*PROBLEM STATEMENT*
Every line of the entries with the word "generated" in it should be shown.

*RECORD EXTRACTS*
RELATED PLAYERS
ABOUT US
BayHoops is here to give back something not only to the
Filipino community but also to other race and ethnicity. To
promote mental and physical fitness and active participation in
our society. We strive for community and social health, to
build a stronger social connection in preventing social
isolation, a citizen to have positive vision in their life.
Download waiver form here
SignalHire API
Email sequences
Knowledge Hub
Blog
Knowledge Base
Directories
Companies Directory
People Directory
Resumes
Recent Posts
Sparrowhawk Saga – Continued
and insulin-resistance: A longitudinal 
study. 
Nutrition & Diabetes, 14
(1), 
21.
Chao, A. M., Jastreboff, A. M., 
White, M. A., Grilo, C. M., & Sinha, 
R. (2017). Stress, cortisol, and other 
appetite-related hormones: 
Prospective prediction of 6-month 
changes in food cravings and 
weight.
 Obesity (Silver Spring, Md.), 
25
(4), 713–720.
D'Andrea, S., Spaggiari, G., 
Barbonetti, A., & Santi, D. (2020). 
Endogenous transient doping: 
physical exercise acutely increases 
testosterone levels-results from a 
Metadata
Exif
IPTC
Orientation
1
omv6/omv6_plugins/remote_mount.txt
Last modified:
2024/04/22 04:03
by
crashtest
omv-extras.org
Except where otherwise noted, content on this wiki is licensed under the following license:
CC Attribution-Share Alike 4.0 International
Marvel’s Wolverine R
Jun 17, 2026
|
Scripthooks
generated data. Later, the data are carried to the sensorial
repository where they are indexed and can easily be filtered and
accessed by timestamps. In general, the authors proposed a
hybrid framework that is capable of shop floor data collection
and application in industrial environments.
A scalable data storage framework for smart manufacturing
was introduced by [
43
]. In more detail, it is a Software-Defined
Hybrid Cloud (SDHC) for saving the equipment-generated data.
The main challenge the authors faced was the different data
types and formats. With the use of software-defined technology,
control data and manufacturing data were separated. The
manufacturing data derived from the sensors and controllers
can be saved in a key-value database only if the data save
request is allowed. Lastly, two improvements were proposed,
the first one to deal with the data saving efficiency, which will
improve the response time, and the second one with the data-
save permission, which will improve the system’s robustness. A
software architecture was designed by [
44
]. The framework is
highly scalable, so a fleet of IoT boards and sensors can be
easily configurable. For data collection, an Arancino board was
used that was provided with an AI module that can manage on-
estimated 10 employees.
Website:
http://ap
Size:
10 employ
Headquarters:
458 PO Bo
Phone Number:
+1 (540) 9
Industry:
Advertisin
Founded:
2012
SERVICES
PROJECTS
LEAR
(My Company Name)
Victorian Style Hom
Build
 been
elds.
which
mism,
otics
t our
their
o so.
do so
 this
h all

*RESPONSE AREA*
generated data. Later, the data are carried to the sensorial
Hybrid Cloud (SDHC) for saving the equipment-generated data.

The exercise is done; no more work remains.